En mi familia siempre existió El Molino, así, con un artículo determinado que lo personalizaba. Y sobre él he construido mi molino,  con los cimientos de certezas imaginadas, porque el verdadero se hundió en épocas que no abarcan mis recuerdos más allá de piedras caídas, y de zarzas que nos pinchaban las piernas mientras jugábamos y recogíamos las  avellanas.

Sólo a través de memorias ajenas he sabido que yo sí pasé algunas noches y días de mi primerísima infancia entre trigo, harina y enseres de la molienda, entre los múltiples tíos y primos de una familia numerosa.
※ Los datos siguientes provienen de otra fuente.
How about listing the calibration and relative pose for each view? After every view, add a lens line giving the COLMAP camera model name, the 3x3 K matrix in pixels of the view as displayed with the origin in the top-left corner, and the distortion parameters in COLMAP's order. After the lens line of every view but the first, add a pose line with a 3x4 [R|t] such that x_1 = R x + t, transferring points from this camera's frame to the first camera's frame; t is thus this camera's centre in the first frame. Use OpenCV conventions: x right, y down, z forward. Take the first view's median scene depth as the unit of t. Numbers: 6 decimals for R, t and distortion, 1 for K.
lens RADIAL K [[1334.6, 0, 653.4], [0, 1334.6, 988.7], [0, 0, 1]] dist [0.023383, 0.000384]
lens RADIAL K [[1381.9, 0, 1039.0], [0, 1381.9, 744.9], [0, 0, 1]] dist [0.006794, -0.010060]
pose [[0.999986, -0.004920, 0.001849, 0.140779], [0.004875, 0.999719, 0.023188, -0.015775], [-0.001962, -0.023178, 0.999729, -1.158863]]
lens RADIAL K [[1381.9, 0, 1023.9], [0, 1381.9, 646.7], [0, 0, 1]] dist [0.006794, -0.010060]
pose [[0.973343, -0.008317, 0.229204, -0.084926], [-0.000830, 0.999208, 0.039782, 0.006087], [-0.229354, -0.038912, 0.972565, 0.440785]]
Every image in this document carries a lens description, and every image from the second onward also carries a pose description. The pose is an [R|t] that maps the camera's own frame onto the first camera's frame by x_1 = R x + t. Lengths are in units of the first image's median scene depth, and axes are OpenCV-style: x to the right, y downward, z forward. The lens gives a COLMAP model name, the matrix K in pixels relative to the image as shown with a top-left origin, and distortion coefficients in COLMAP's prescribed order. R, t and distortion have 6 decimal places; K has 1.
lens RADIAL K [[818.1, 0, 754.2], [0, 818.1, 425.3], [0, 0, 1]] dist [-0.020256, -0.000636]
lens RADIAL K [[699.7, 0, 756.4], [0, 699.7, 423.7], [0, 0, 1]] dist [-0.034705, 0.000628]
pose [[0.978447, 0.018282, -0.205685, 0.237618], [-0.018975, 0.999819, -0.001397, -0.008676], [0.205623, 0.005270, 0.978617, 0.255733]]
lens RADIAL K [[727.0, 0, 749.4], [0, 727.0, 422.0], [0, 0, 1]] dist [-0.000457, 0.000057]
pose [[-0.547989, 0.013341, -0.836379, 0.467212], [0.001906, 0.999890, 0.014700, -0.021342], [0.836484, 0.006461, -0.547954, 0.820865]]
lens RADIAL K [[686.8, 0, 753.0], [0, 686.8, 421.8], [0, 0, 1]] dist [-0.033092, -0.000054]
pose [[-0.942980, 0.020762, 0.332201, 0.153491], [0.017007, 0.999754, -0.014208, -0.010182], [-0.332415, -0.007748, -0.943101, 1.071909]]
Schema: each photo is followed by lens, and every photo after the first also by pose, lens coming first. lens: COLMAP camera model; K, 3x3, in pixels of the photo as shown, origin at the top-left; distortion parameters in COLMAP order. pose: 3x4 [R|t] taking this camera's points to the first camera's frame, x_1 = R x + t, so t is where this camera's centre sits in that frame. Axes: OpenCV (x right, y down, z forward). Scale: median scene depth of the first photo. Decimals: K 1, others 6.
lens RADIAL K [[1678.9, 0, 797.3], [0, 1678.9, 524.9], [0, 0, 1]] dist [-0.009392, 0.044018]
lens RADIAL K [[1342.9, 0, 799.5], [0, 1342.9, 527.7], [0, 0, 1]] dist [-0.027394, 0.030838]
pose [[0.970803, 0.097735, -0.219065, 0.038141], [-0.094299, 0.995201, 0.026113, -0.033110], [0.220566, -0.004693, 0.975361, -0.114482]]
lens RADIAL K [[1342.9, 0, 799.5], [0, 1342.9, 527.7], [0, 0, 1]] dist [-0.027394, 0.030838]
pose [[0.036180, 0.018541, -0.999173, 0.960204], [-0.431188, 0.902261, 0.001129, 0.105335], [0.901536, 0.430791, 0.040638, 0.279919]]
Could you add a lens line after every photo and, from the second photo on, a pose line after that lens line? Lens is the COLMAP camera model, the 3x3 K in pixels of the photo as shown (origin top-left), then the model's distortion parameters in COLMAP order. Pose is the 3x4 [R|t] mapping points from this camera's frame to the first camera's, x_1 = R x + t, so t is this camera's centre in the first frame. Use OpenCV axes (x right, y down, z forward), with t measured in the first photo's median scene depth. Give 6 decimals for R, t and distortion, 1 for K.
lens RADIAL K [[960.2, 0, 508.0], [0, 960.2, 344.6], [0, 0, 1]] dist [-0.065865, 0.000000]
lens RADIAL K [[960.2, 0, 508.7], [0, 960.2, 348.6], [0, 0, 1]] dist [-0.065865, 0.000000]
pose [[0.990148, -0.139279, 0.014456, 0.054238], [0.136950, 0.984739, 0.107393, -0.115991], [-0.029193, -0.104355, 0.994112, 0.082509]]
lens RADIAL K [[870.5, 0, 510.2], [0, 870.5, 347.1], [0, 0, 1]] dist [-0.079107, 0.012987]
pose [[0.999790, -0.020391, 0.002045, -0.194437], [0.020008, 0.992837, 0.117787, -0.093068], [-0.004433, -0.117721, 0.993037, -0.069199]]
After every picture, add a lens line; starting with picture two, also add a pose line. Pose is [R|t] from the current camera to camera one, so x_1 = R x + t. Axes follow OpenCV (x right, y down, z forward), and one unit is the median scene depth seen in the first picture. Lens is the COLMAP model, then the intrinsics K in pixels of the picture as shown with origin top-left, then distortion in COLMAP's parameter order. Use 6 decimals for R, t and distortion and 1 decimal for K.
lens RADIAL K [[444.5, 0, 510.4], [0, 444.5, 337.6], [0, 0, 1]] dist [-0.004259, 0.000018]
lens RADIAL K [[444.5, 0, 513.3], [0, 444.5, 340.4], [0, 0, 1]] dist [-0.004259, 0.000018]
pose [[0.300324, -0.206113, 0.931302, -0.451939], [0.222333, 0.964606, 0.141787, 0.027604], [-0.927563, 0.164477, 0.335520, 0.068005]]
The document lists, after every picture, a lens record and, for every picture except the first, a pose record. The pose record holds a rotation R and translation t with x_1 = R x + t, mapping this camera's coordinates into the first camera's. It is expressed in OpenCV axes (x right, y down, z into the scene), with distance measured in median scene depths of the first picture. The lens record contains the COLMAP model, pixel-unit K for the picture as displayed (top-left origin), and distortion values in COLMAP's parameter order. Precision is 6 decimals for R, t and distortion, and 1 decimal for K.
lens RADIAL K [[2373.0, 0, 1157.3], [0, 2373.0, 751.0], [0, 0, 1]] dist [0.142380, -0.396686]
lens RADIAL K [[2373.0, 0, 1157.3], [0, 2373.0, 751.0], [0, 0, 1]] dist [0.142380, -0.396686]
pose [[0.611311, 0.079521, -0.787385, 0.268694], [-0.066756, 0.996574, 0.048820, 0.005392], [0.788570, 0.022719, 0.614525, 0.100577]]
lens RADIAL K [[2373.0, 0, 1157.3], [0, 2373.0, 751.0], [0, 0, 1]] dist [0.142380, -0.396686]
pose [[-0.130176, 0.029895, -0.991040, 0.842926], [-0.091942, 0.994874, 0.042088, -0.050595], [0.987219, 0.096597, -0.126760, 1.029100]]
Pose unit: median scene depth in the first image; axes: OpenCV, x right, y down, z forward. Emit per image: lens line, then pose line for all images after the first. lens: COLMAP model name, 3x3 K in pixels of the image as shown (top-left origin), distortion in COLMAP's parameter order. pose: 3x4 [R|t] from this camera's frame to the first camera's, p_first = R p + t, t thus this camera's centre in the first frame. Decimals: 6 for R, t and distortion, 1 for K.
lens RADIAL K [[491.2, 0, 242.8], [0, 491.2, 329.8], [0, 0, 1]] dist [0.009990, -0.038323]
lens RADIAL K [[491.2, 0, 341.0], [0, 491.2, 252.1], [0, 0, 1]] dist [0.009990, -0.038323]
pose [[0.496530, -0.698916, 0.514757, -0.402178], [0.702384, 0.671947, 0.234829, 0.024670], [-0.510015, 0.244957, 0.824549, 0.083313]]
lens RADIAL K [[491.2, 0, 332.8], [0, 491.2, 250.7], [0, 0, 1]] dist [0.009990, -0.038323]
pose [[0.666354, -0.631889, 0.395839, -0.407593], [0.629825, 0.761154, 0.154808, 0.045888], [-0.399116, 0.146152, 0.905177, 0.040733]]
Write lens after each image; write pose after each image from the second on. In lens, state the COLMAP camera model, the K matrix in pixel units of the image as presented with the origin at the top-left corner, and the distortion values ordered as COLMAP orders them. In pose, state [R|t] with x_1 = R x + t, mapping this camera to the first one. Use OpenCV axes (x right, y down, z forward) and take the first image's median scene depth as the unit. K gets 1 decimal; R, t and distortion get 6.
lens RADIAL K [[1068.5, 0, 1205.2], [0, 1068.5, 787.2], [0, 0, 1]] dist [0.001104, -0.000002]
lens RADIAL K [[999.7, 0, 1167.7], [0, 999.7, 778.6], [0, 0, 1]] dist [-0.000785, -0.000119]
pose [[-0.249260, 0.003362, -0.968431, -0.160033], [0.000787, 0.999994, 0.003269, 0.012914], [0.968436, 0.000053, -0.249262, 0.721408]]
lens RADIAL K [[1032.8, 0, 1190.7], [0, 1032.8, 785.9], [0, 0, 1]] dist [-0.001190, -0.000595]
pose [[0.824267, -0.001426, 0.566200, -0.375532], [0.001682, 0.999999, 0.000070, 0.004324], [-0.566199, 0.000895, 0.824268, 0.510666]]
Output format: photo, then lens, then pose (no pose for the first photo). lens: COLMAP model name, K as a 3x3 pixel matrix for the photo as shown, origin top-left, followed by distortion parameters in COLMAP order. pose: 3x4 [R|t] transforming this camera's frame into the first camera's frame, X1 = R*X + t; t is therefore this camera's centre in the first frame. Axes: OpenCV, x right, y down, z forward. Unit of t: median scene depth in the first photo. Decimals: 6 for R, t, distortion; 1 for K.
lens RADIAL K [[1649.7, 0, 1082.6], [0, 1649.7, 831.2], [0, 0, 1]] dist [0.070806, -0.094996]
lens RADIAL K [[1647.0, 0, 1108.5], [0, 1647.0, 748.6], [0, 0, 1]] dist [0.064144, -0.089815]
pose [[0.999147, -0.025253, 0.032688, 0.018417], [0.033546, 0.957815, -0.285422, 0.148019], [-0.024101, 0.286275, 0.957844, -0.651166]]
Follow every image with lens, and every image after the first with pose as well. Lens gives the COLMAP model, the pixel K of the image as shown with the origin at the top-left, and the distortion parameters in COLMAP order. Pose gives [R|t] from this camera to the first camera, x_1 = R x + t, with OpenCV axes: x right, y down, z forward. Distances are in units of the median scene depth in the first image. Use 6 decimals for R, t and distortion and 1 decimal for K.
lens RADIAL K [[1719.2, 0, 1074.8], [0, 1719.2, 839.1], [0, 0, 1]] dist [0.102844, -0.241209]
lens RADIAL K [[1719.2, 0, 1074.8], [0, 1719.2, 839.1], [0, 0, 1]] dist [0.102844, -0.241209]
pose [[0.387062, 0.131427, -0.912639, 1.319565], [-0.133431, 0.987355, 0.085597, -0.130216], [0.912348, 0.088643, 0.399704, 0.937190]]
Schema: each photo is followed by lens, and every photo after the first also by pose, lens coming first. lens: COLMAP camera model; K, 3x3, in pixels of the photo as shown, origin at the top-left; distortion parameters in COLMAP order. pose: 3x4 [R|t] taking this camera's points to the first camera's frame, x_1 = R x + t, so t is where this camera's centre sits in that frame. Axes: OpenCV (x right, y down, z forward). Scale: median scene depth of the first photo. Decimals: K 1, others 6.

Una de las pocas verdades reconvertidas por las que me sentí diferente, única y privilegiada.

También a través de recuerdos de otros he conocido el aislamiento de la vida en un lugar situado en medio de ningún sitio, he imaginado las complicaciones cotidianas cuando el río se desbordaba, he mitificado el largo camino necesario para llegar a cualquier lugar, he absorbido la miseria y las miserias, los egoísmos y los heroísmos de gente anónima en los difíciles tiempos de una guerra no vivida.

Por todo mi recorrido puedo rescatar recuerdos de El Molino.

Y de mi molino, que es añoranza de infancia y de inocencia, y una penúltima tarde de verano y charla tranquila a la sombra de un patio con punzante consciencia del fin.

Mi molino es el ruido de fondo de mi vida, nostalgia y cimientos, otras vidas hechas propias, viejas fotografías que pierden colores y ganan intensidad.

Mi molino es mi padre.

2 comentarios:

  1. Hola Pe:
    No creo que pueda existir un molino mejor que el tuyo.
    Cuando era pequeña e iba con papa a coger avellanas, como tú años antes, fantaseaba con la idea de haber pasado tiempo en ese molino imaginario y romántico para mí.